You NEVER take anyones word with that type of thing, kind of sad, but her mistake...


----------



## swampbuck

She needs to find the original survey monuments and if they show it being her land. Take it to court.

I ran into the same problem a few years ago, And posted about it at the time. In my case..........

The DNR had decided to do a clear cut up mine and the neighbors property line with state land. They sent out their survey crew to mark the line. The Survey crew determined by GPS that the line was 10' off from the original survey monuments from 1951 and informed me that my garage would have to be moved, As well as the neighbors. Through consultation with a LICENSED surveyor and a Lawyer, I found out that the original monument was valid and in fact the DNR SURVEYORS COULD NOT EVEN REGISTER A NEW MARK.

We (4 propertys) informed them that we would see them in court. A couple weeks later, Here comes a different MDNR survey crew and determined with the same super accurate equipment that the line was actually only 5' off, and our buildings could stay and the surveyor actually stood there and told me "problem solved"....... Except the 
5'x366' they were taking, It wasnt a friendly conversation. (so much for the accuracy of their GPS equipment) They dropped the lawsuit and never said anymore about it. Although they did clearcut right to the 5' off mark. Literally right to my garage and driveway.

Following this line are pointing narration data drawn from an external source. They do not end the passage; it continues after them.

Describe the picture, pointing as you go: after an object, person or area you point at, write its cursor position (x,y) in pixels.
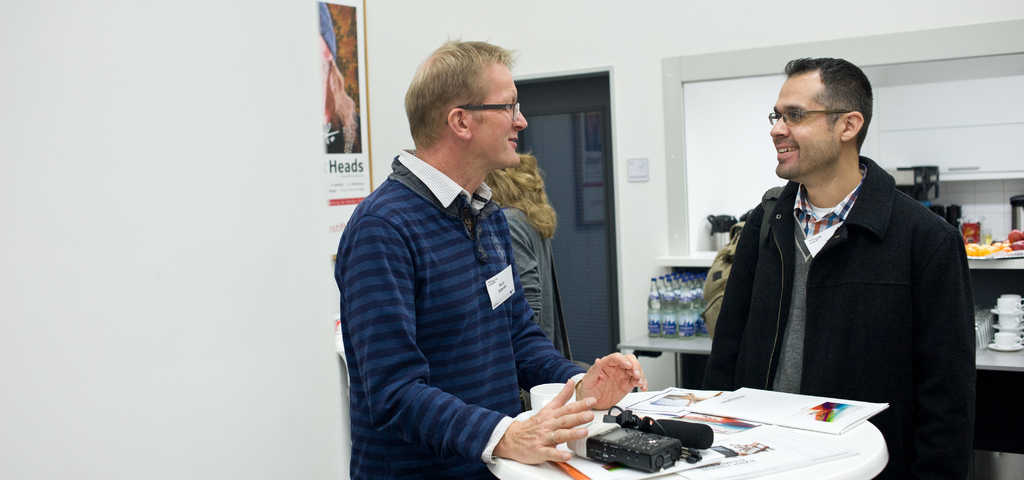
In this picture we can see there are some people (488,301) standing and in front of the people (355,339) there is a table (792,475) and on the table (816,475) there is a book (754,411), papers (749,419) and other objects (621,437). On the left side of the people (476,352) there is a wall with a photo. Behind the people (899,276) there are bottles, cups (999,309) and saucers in the shelf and on the shelf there are some other items (985,343).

So today there are 3 property monuments (the original, 5' in, and 10' in) on my south property line. I really dont know which one they claim, and dont care. I go off the original REGISTERED MONUMENT.

They have been doing this all over the state. The problem is that if they move just one line it effects every line including section, township,county and state. How many houses do they really want to move.


----------



## Tracker01

I purchased my house a year ago, granted I live within a small town, and it was my first time purchasing so I didn't think much about having a survey of the property. But after the deal is said and done I was talking with my new neighbor about a previous sale of the house where it was listed as 75' of road front instead of the actual 60' of road front. The house sold saying 75' foot even though my neighbor mentioned the problem to the realtor. That deal could have been a mess if my neighbor wasn't a nice guy and didn't want to sell the 15' of road front property. I now have a survey report from the old homeowner showing the 75' road front property. So I guess that is why I was saying that it could be a broken real estate sales problem.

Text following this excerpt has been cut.